In the late 1990s, Patsy Grimaldi retired, selling the Grimaldi's name and franchise (except for the Hoboken locations) to restaurateur Frank Ciolli. In 2000, Ciolli's son Joseph became CEO. Ciolli and Greenwald opened a new outlet in Tempe, Arizona, then moved headquarters to Scottsdale. In 2003, wait-times at the original Brooklyn restaurant, which didn't take reservations, could be up to an hour for a table. By 2008, it had expanded into Dallas. By 2010, the company had expanded into Arizona, Florida, and Texas. That year, the BBC named it as one of the best pizza restaurants in the United States. In 2010, after the 2009 announcement that a possible Grimaldi's in the Financial District had been dormant for a year and might be evicted, the store signed on to open a new 24-hour branch in the Limelight Marketplace in Manhattan. There were also plans to re-open 135 John Street.

In July 2008, the restaurant was briefly seized and shut down by tax authorities. In 2010, Grimaldi's Brooklyn location was facing eviction, with the case going to court. In 2011, the building's owner declined to renew Ciolli's lease in Brooklyn, so he renovated an abandoned bank next door and moved the restaurant over: the landlord attempted to evict the original location for falling behind on rent and taxes, but a judge ordered the landlord to keep the location open until the lease expired on November 30, 2011. The location closed on November 29, opening the next day at 1 Front Street next door, a building opened in 1869 that had served as the first safety deposit bank in Brooklyn. Also in 2011, a Grimaldi's outpost in Chelsea, Manhattan, was opened. In 2012, Patsy Grimaldi came out of retirement and opened a new pizzeria called Juliana's Pizza in the original building that Grimaldi's had been evicted from in 2011, resulting in enmity between himself and Ciolli.

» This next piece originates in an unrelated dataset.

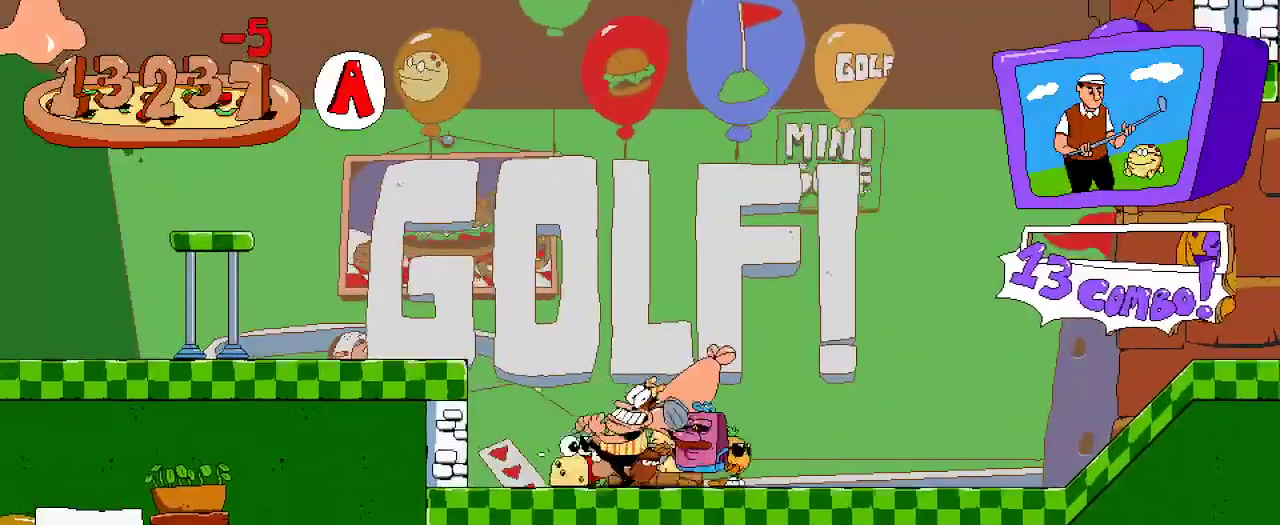
{"dt_ms": 500, "buttons": ["R2", "DPAD_RIGHT"], "left_stick": "center", "right_stick": "center", "events": []}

=== Growth and franchising (2012–2018) ===
Grimaldi's expanded into Southern California in early 2013, in a location in El Segundo with 280 seats. It was reported that a chemist had been hired to make the water taste similar to the city water in Brooklyn. By 2017, Eric Greenwald was chief operating officer of Grimaldi's Pizza. That year, they opened a location in Detroit, while it had 50 stores overall. Also in 2017, the company signed a contract to open five stores in partnership with Tablez Food Co. to open five stores in the United Arab Emirates.

In August 2016, a Grimaldi's at 656 Avenue of the Americas in Chelsea was seized by New York's tax department over back taxes. The location, which had previously closed for the same reason, closed again in 2018. In February 2018, a Grimaldi's pizzeria closed in Colorado due to tax debt and the Coloradoan reported that Grimaldi's Coal Brick-Oven Pizzeria at Foothills shopping center had had its property seized by the county government, after it had closed the month prior. The overall company, earlier that year, had opened its 50th US location, with restaurants in 16 states.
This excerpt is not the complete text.